One of the wet areas in Rock Meadow that is home to Cattails

Steeple Bush, just upstream
of a wet meadow.
Steeple Bush (Spiraea tomentosa) is another native spirea.  Unlike the Meadowsweet I have growing at home, the flowers of Steeple Bush are held in tightly erect panicles.  Also I found it here, Steeple Bush prefers moister soils.

While not a true pre-Colombian native species, Queen Anne's Lace has become naturalized throughout North America.  Even without its flower petals, this plant still has a presence in the winter landscape.  

The bare bones of Queen Anne's Lace

The few remaining seeds on this Little Bluestem
still catch the  winter sunlight.


Little Bluestem is a widespread native grass.  It seems to look its best growing on really poor soils and is often seen growing along the highway.  In richer soils it gets tall and floppy.  In the fall and winter it can be picked out by its orangy appearance and the way that the fuzzy seeds catch the light.

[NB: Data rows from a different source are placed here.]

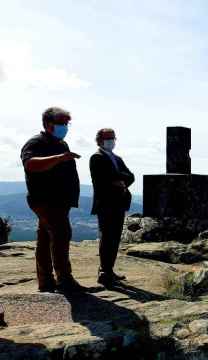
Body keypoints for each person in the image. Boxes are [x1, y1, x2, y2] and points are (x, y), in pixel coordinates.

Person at [20, 107, 85, 293]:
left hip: (58, 201)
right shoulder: (36, 142)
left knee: (45, 238)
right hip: (45, 200)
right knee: (62, 234)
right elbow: (30, 164)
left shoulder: (61, 143)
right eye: (61, 123)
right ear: (49, 125)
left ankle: (46, 281)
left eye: (66, 123)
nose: (65, 127)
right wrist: (59, 158)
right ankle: (65, 280)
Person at [90, 128, 135, 288]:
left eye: (113, 138)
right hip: (106, 204)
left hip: (119, 203)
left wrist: (120, 181)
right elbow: (102, 180)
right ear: (99, 140)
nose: (111, 141)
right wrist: (118, 180)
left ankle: (109, 270)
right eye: (108, 138)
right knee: (107, 237)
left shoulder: (117, 158)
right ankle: (104, 272)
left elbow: (131, 176)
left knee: (115, 238)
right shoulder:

One plant I almost passed right by was this Tower Mustard.  It just looked like some sticks poking out of the ground.  On closer examination I noticed the dimpled membranes that once held the seed in an alternating pattern.  I didn't know this plant at first, but I looked in my copy of  'Weeds in Winter' and it led me to the mustard family.  After that, I was able to locate the species by referring to my copy of Newcomb's.

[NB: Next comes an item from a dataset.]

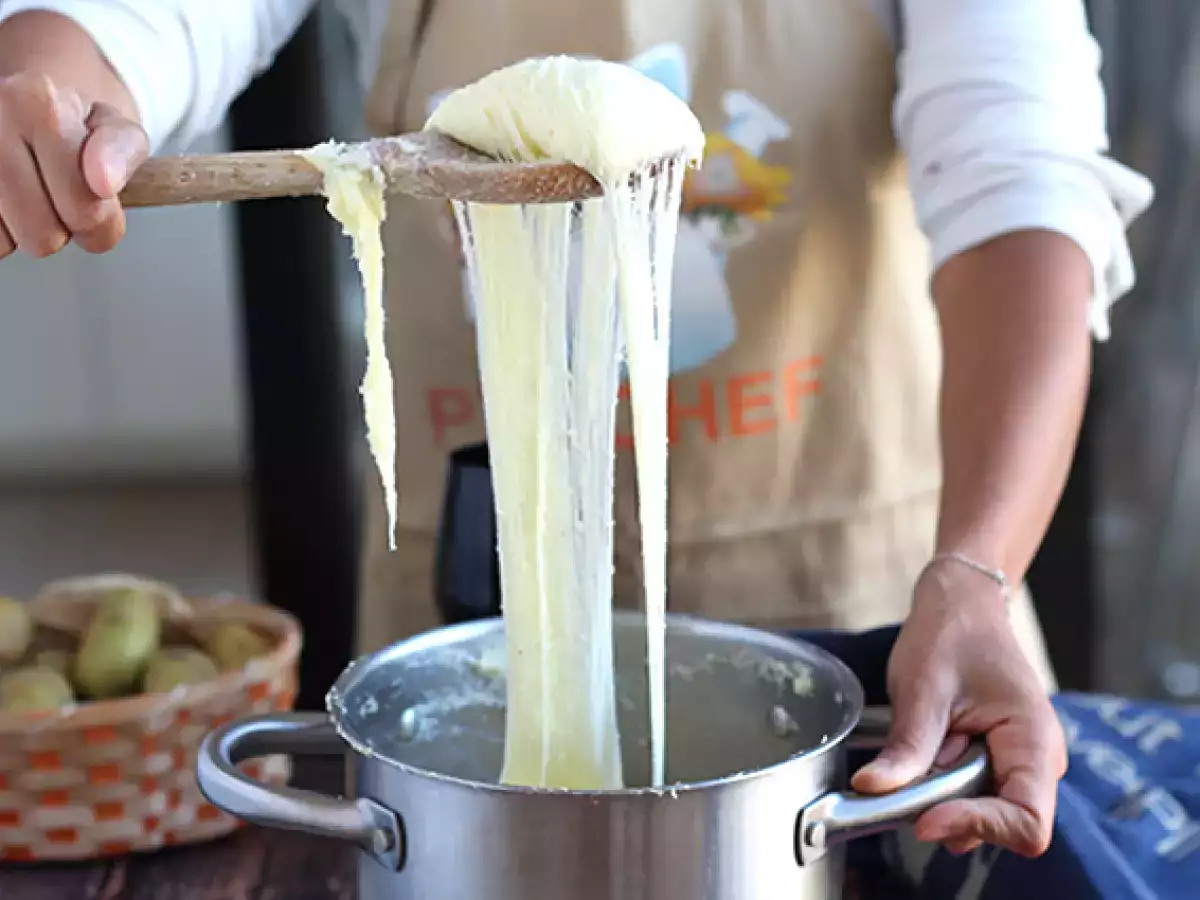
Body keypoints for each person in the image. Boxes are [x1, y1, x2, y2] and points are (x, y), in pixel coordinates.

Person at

The seed pods of Tower Mustard still show
the impressions of the seeds they held.
The opened seed pods of Evening Primrose
 look like dried flowers.

Evening Primrose is a plant that is easy to recognize in its dried form.  When I walked by I realized that I knew this plant, I just could not remember its name.  The stiff, four-parted seed capsules on the tall, upright stems are unique and hard to forget.  I quickly flipped through the field guide until I found a drawing that matched this plant dead on.



I'm pretty sure this is Sweet Everlasting.
Had I used my nose as well as my eyes I would no for sure.
After returning to the path I looked down and saw another familiar plant.  There was a single stem of what I believe was Sweet Everlasting (Pseudognaphalium obtussifolium).  However, it could also have been Pearly Everlasting (Anaphalis margaritacea) which also has woolly stems and leaves and persistent papery bracts.  Crushing a flower would have told me which, Sweet Everlasting has a sweet, tobaccoy scent, while Pearly Everlasting has no smell.  Also, the bracts of Sweet Everlasting have a dingy tone, while those of Pearly Everlasting are reported to stay white (forever?).

As I moved into a shadier area, a large patch of Raspberry vines became evident.  These stood out as a purple mass of branches against an otherwise dull brown background.  Closer examination showed the little red thorns on the purple branches.  A couple of years ago I attempted to ID some raspberries but was quickly overwhelmed by the possibilities.  Right now I will just appreciate their contrast to the shades of brown.

Raspberries of some sort; the thorns are too small to be Blackberry

When I first saw these berries I thought this might be an Arailia of some sort.
A little research indicated that this was actually Carrion-Flower.
Carrion-flower was a surprise find as I was heading back to the parking lot.  Most of the members of the genus Smilax are rather unpleasant to deal with, like Catbriar (Smilax rotundifolia), with its tangle of thorny branches.  Carrion-flower, S. herbacea, on the other hand, has few, if any, thorns and only grows to about 8' in length.  As its common name indicates, the flowers have an unpleasant scent.




While Rock Meadow has been cleaned up of many of its  invasive species, some still remain.  In the winter months Winged Euonymus is easily recognized by the little wing-like projections along its stems.  Another common invasive is Black Swallowwort.  It can be recognized by the remains of its seed pod that looks like a dried leaf.  This vine is very hard to eradicate since it will resprout from small fragments of roots left behind after pulling or digging.

The arrow in the photo points to some of the wings
on this Winged Euonymus.
The old seed pods on this Black Swallowwort looks kind of like those of Milkweed.  In fact these are both members of the Asclepiadaceae family.